Right after the news of Cayden's death spread, people would ask how we were doing and we couldn't answer "fine." We were drowning and if we said "fine", we would have lost the last air in our lungs, replacing it with water. We were drowning, but we weren't allowed to die. Obviously, we couldn't reply "fine." 

Instead, we would say things like "as good as can be expected" or "functioning". Often, we would just shrug our shoulders and make a half-hearted attempt at a smile that came out as more of a grimace because if we inhaled we would have choked on our own tears.

For a few weeks, no one expected us to say we were fine and these answers were expected and accepted.

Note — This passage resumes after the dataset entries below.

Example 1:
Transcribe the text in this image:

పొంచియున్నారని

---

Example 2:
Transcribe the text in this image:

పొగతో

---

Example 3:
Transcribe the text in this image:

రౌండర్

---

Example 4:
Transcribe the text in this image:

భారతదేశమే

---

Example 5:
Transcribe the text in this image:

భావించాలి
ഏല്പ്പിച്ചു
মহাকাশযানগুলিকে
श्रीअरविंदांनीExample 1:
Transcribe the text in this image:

Eventually, we felt the expectation to say "fine" again. I mean, we were both working again. Eric back to the night shift at the store. Me, taking care of the kids, the house, and researching and writing blogs for a family company during infrequent naptimes and after bedtime. Since we were functioning on a level that no one, including us, expected, what other answer was there? If anyone had stopped by the house, they would have seen an empty sink, folded laundry, dinner simmering in the crockpot, and the girls in clean clothes, their hair braided in hopes of keeping it free of the glitter and glue of their daily art project. What conclusion could they make other than that we were fine? Fine became the automatic answer that we regurgitate without thinking and that everyone swallows without chewing. Okay, a gross metaphor for visual thinkers, but accurate nonetheless.  

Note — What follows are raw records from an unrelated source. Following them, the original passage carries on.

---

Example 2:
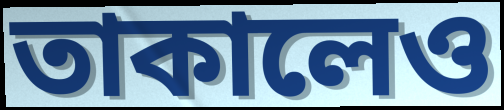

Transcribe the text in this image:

তাকালেও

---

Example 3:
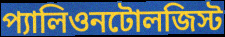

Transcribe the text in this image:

প্যালিওনটোলজিস্ট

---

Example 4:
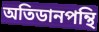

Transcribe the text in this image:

অতিডানপন্থি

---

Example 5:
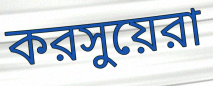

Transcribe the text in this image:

করসুয়েরা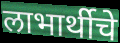
लाभार्थीचे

I have grown to despise the word "fine." What does fine even mean? Does anyone ever think before they spit it out? Do people actually mean it? Fine. Blahhh! FINE! *grinds teeth and pulls out hair* 

Is not falling asleep until 3 am due to trauma-induced insomnia fine? Is meticulously cleaning the fridge, organizing the pantry, and scrubbing the bathroom floor because the OCD you thought you had overcome has suddenly come back with a vengeance fine? Is screaming into a pillow because you are exhausted, overwhelmed, grief-stricken, and isolated fine? Is needing to hear both of your living children breathing in order to relax fine? Is begging and pleading at God to let you know that He hears you fine? Is crawling out of bed at 2 am so your angry, heartbroken sobs don't wake anyone fine?

If so, I am fine.

Rest assured, this isn't all the time. Well, the insomnia is relentless, but the exhaustion is overcoming the obsessive cleaning and organizing. The sobbing is pretty infrequent, replaced by silent tears that only come when things are silent and arms are empty. The need to plead with God is... basically nightly.

But how can you explain this experience to someone who says "I can't imagine what you are going through" BUT there is still so much pressure to be fine?

It might seem ridiculous that we feel so much pressure to be fine when today is only the 2 monthiversary of losing Cayden, but we do. When you have always been the "golden child", the "peacemaker", the "helper", the child parents don't have to worry about because you have always had a firm hold on the rod, and the friend that people come to when they are struggling, are you even allowed to not be fine?

And even if you reach a point where you are ready to scream "I AM NOT FINE!" who is there to hear you when their focus has shifted back to 'normal life'? It doesn't matter that they can't hear you though. You can't scream when you are drowning.